Do you really need to be at the hospital for every type of medical issue for all of your congregation? I don’t think you can survive in a church if you try to meet everyone’s expectations.
There’s always one of your pastor predecessors who did more, more often, in ministry that you can possibly do. To some in your congregation he's a hero and you're lazy. Better to smile and ignore these people and do what you feel is proper in your ministry.
2. If called while on vacation, consider whether or not it is really necessary to cut it short. I like vacations. My wife really likes vacations. I like being away. I rather like not having the same weekly routine.
So, when on vacation and you get that phone call, is it really something that you need to get back for, immediately? How about a phone call? I admit to some anxiety when away but thinking back on almost thirty years of pastoring and vacations, there have been only a few times when I needed to drop everything and return. Most members will be understanding and considerate about this.
3. Rethink exactly what constitutes success in ministry. OK, neither you nor I can do anything to change the settled fact that the coin-of-the-realm in SBC life to many, perhaps most, pastors and laypeople, is church growth: Buildings, baptisms, budgets. If this is the measure of success, then since the great majority of SBC churches aren’t growing, most SBC pastors are unsuccessful. Depressing. Maybe we need to adjust our thinking on this.

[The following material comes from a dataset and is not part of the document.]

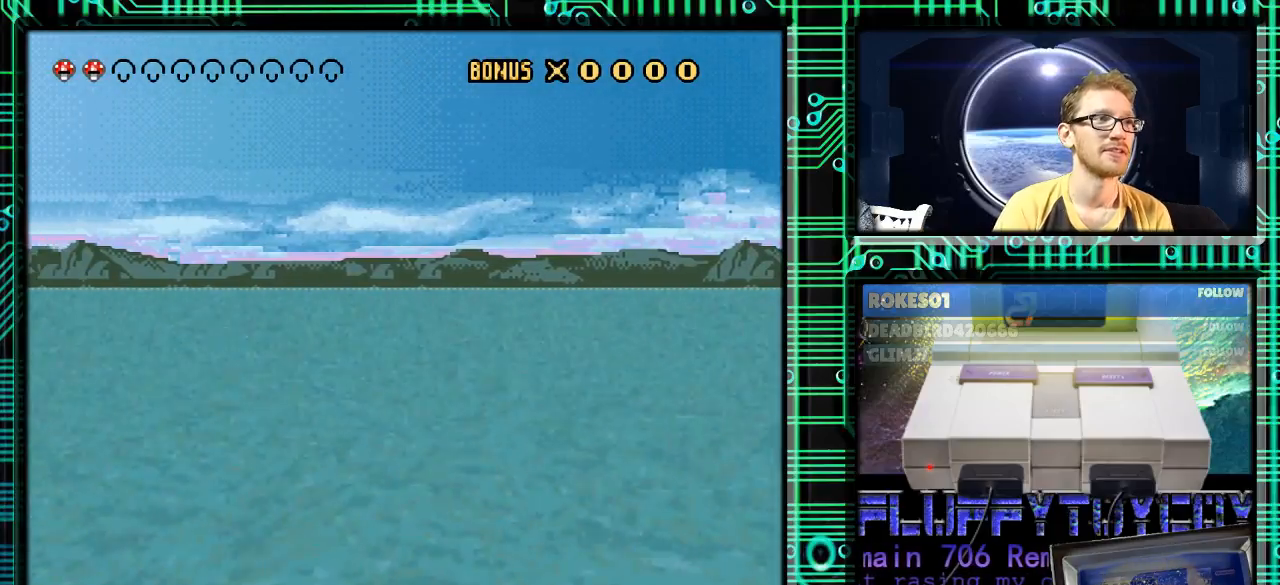
{"buttons": ["Y"], "events": [[267, "DPAD_RIGHT", "down"], [400, "DPAD_RIGHT", "up"]]}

4. GO TO THE DOCTOR. Ranier didn’t make this suggestion but should have. Depression can be a serious medical problem. Every community I’ve pastored in has a story about a pastor who committed suicide. A corollary to this is: DO WHAT THE DOCTOR SAYS. Sorry, but this one needs to be shouted. Men are stubborn about healthcare. Men pastors are doubly stubborn. If your doctor says you need it then get the prescription and take the doggone pills.
While Johnny Hunt can talk openly about his depression (and can get 11 weeks off), I don’t think most of us can. Maybe I’m wrong here but my view is that the church will view their pastor as damaged goods if he is under treatment for depression or asks for extra time off to deal with it. I'd like to think I'm wrong about this but I'm probably right.
I’d speculate that many members recognize when their pastor is in a funk and are kind and considerate enough to make allowances. They’ve been there and understand. Thank God for these people.
Of course, if one’s approach to pastoral ministry is that the pastor is superman, then ignore all this.
1 comment:
I am posting anonymously because I have been to the doctor, I take the pills, and I am certain that antagonists would take advantage of this information if they knew. For the record, I believe that we as pastors are guilty of creating many of our own problems (unrealistic expectations, ideas of success, not taking time off, etc.) and I believe we often complain too much about the wrong things.
The truth is, however, that this is a very serious medical problem and I appreciate your exhortation to consult a doctor and do what is necessary to get depression under control. It could save your life and save your family a lot of grief.
Thank you for this post, and for the wise suggestions that you have made.